Prairie Township residents will need to drive more carefully after snowfall this year, because there will be less salt on the roads.
Road Superintendent Dave McAninch said the township won’t be able to get as much salt as usual this year from Franklin County. There is a shortage because salt mines have not been able to keep up with demand, he said.
The county is asking everyone to reduce their salt usage by 20 percent, McAninch said.
The township has averaged 572 tons a year over the last three years, so this year they are only allowed 457 tons. As the winter goes on, McAninch said, the county will reevaluate the situation and decide whether more salt can be purchased, but for the time being there is a reduction.
Whether they will have enough salt depends on how many storms there are. McAninch said if there are only a few snows, the supply should be fine, even if those storms have heavier snow.

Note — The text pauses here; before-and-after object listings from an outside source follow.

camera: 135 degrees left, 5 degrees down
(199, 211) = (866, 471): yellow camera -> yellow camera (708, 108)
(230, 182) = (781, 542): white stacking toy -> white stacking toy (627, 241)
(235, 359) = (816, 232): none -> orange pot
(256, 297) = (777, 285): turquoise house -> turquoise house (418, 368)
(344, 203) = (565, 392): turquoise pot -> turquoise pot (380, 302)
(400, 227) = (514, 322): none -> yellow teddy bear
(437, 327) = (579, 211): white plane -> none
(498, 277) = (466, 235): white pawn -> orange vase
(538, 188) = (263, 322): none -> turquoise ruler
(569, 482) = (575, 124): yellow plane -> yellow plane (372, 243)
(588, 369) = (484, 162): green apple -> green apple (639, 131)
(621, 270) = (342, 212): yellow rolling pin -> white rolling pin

But there could be a problem if there are several storms, even if they don’t drop a lot of snow or ice.
Since the township waits to salt until they are done plowing, he said, they use the same amount of salt on a small storm as on a large one.

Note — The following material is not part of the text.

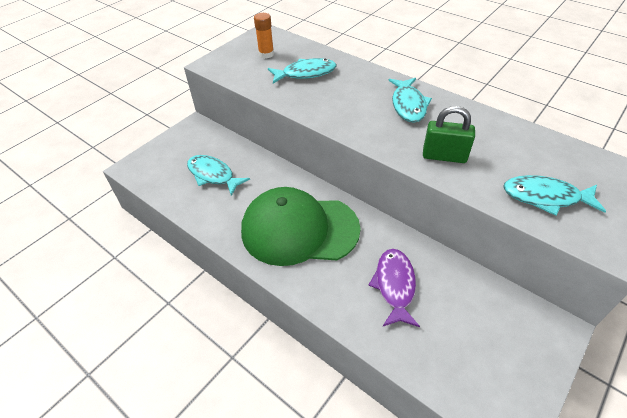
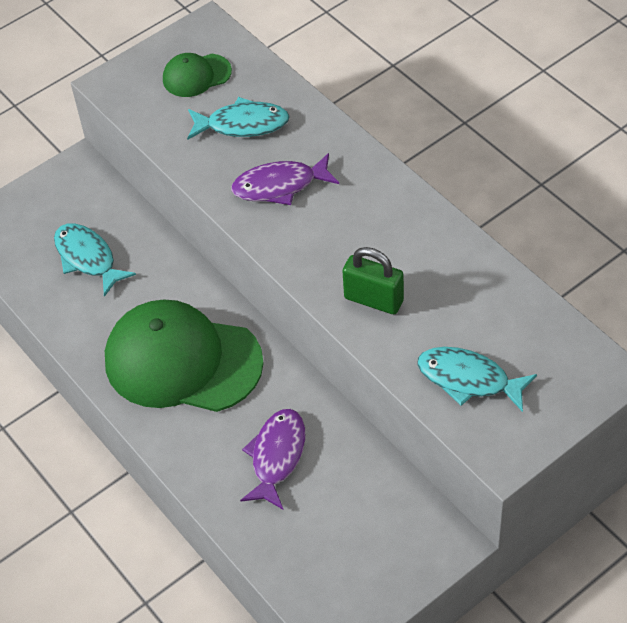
camera: 15 degrees right, 5 degrees up
(266, 54) = (196, 75): orange glue stick -> green cap
(344, 101) = (280, 186): none -> purple fish
(408, 105) = (365, 208): turquoise fish -> none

There are several strategies the township will use to reduce their salt consumption. The most obvious one is to put less salt on the roads. McAninch said the trucks have computer systems that regulate the amount, and the one manual truck they have will be set at its lowest setting.

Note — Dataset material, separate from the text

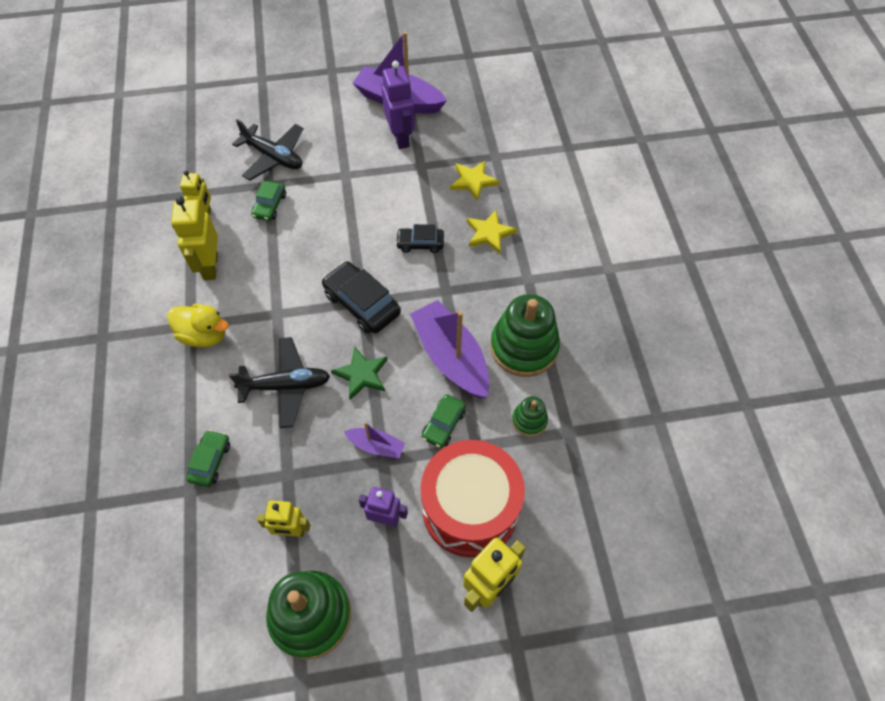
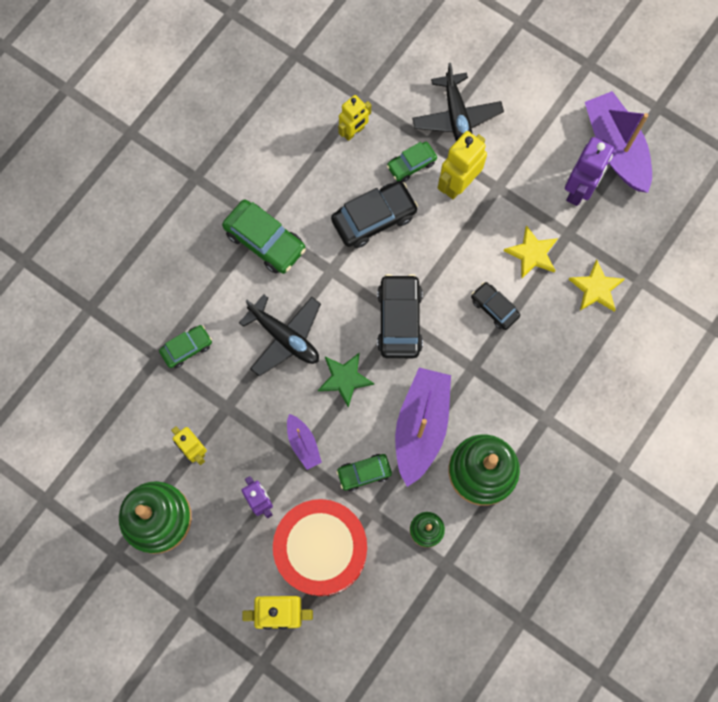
camera: 45 degrees right, 15 degrees up
(204, 335) = (265, 241): yellow duck -> green car
(210, 266) = (319, 183): yellow robot -> yellow robot (458, 184)
(276, 257) = (374, 218): none -> black car
(489, 233) = (558, 349): yellow star -> yellow star (532, 253)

Another strategy is to mix salt brine or calcium chloride with the salt, which helps the salt work faster. The township will also strategically pre-treat roads with salt brine.
Paying close attention to the weather forecast can also save some salt. McAninch said if the temperature is forecasted to rise above freezing after a storm, they may scale back.
“We may instead of putting salt on every single inch of our roads just go out and salt intersections, stop signs, and our main roads and that’s it…it’s going to be an event by event decision.”
People will also need to adjust their driving to the conditions.
“I think people are going to have to drive a little more cautiously, because it’s going to take a little more time for roads to get like they’re used to, especially in Prairie Township where they’re snow-free and dry," McAninch said. “It would do people good to be a little more cautious anyway, because sometimes they drive a little recklessly during events.”
In a worst-case scenario, where they are out of salt and can’t get more, McAninch said they could use what he called calcium sand. But, he said, they want to avoid that if possible, because it’s not as effective as salt. Instead of melting snow, it just provides some traction. It also is hard on the equipment and very messy, he said. “We are going to do our best for that not to happen.”